2. Know your memory map before you write code. The load address bug cost me three days. I should have drawn a diagram showing where the program would live, where the stack would grow, and where the KERNAL uses RAM. This is basic stuff, but it’s easy to forget when you’re focused on getting the assembler working.
3. Test against reference implementations. I could have saved time by writing the test suite first. Every time I found a bug, I added a test case. Now the test suite is comprehensive enough that I can refactor with confidence.

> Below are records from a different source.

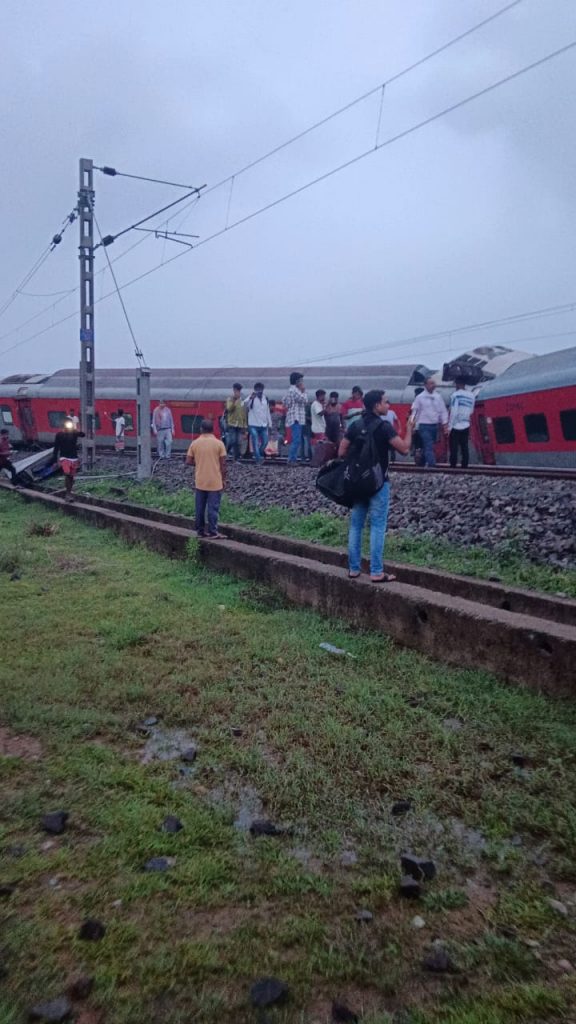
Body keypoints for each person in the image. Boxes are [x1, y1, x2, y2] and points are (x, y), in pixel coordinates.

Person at [338, 390, 413, 582]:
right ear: (376, 406)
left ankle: (354, 569)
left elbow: (341, 451)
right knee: (377, 526)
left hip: (357, 483)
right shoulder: (384, 427)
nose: (388, 406)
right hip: (379, 483)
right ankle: (377, 571)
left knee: (356, 526)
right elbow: (404, 449)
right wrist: (410, 428)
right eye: (386, 403)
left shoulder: (355, 425)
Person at [186, 419, 227, 538]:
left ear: (201, 430)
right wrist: (224, 479)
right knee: (213, 508)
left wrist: (199, 462)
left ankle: (200, 531)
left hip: (200, 481)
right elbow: (223, 465)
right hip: (215, 481)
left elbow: (188, 461)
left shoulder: (195, 443)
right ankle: (213, 531)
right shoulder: (219, 444)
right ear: (213, 430)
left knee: (200, 507)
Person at [410, 378, 448, 467]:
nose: (433, 385)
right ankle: (432, 465)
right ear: (426, 385)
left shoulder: (438, 397)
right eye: (431, 383)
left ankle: (422, 461)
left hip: (435, 425)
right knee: (428, 444)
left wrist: (445, 424)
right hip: (424, 425)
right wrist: (412, 425)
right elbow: (415, 412)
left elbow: (443, 411)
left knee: (429, 445)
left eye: (434, 383)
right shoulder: (420, 397)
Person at [53, 420, 85, 501]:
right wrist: (54, 461)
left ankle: (69, 492)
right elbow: (56, 448)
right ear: (64, 426)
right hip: (64, 457)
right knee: (67, 474)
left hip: (74, 457)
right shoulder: (59, 435)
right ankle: (68, 494)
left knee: (71, 477)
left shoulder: (74, 433)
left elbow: (83, 435)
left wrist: (76, 430)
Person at [449, 378, 475, 469]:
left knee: (454, 446)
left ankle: (453, 465)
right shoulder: (471, 395)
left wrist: (450, 426)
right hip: (466, 423)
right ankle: (465, 465)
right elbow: (472, 410)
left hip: (456, 425)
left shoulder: (455, 395)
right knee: (464, 446)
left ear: (457, 384)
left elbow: (454, 411)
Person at [283, 372, 308, 464]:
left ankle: (292, 458)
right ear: (297, 381)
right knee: (296, 440)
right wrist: (303, 391)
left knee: (296, 439)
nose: (302, 382)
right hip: (296, 418)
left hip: (294, 418)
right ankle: (291, 459)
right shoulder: (295, 391)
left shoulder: (290, 390)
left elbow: (284, 401)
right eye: (301, 380)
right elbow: (304, 400)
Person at [244, 382, 271, 464]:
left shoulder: (265, 398)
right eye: (258, 389)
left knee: (265, 441)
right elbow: (244, 405)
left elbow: (267, 412)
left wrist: (270, 423)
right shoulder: (251, 397)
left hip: (263, 424)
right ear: (255, 390)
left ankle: (258, 453)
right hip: (253, 424)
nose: (259, 391)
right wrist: (250, 398)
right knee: (255, 440)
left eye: (261, 389)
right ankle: (258, 459)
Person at [225, 383, 247, 461]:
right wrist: (234, 400)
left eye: (238, 390)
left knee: (237, 441)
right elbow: (229, 408)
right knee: (233, 440)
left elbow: (244, 413)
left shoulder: (242, 400)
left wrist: (245, 426)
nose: (237, 392)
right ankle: (226, 453)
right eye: (236, 390)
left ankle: (235, 458)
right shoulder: (230, 399)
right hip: (232, 423)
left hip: (240, 424)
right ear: (234, 390)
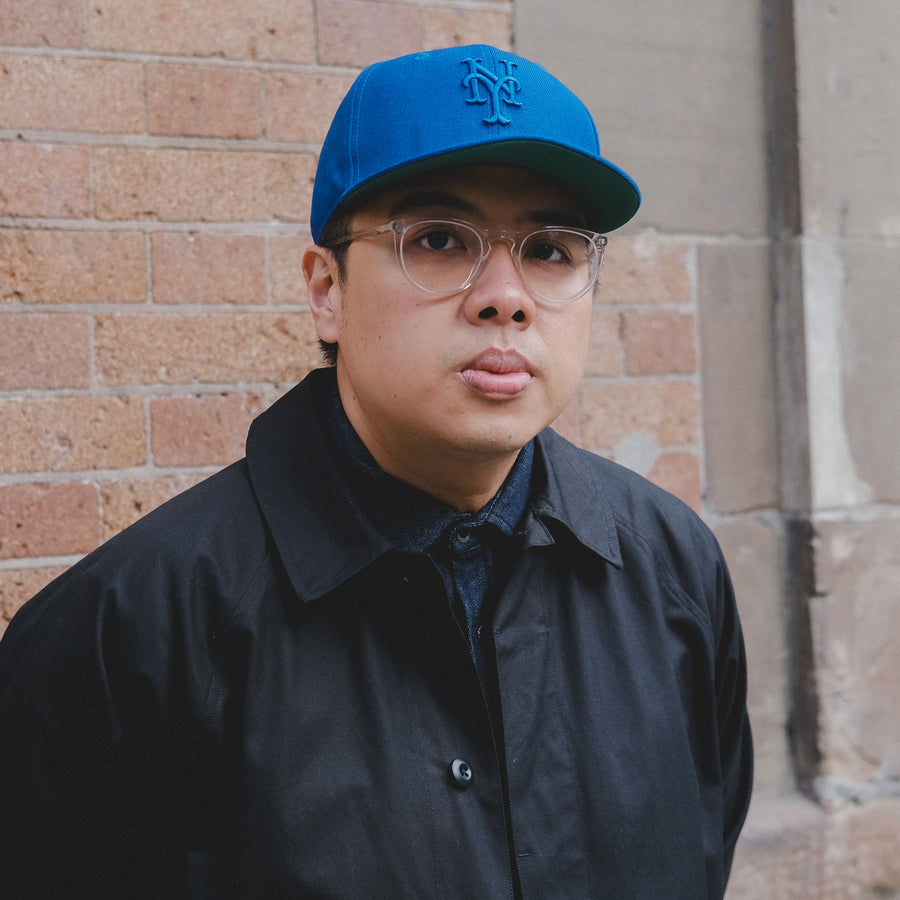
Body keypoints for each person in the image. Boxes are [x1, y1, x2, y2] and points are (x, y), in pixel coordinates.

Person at [0, 44, 752, 898]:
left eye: (550, 249)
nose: (504, 295)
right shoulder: (127, 635)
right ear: (328, 289)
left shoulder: (673, 572)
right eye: (438, 238)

4. Instruction encoding is irregular. Don’t try to be clever with opcode generation. The 6502 and Z80 both have patterns in their instruction encoding, but the exceptions outnumber the rules. A big match statement is ugly but correct.
5. Relative branches are trickier than they look. The offset is calculated from the address after the branch instruction, not from the branch instruction itself. Every assembler author learns this the hard way.
6. Memory-mapped I/O means knowing the hardware. The assembler doesn’t care whether address $D800 is color RAM or not. It just emits bytes. You have to care, or your program will write to the wrong place and produce garbage on screen.
Related Files
- 6502 Assembler:
assemblers/mos6502-asm/src/assembler.rs - 6502 Pest Grammar:
assemblers/mos6502-asm/src/grammar.pest - 6502 Pest Parser:
assemblers/mos6502-asm/src/pest_parser.rs - 6502 Tests:
assemblers/mos6502-asm/src/tests.rs - Z80 Assembler:
assemblers/z80-asm/src/assembler.rs - Z80 Parser:
assemblers/z80-asm/src/parser.rs - CC-40 Memory:
cores/cc40/src/memory.rs - VIC-20 Test Programs:
web/src/backend/vic20-video/test-programs/
The 6502 was designed in 1975. The Z80 in 1976. We’re still writing code for them in 2026, and the same problems that confused programmers fifty years ago still confuse us today. The difference is that now we have Rust to catch our off-by-one errors at compile time, and test frameworks to catch them at runtime. Progress, I suppose.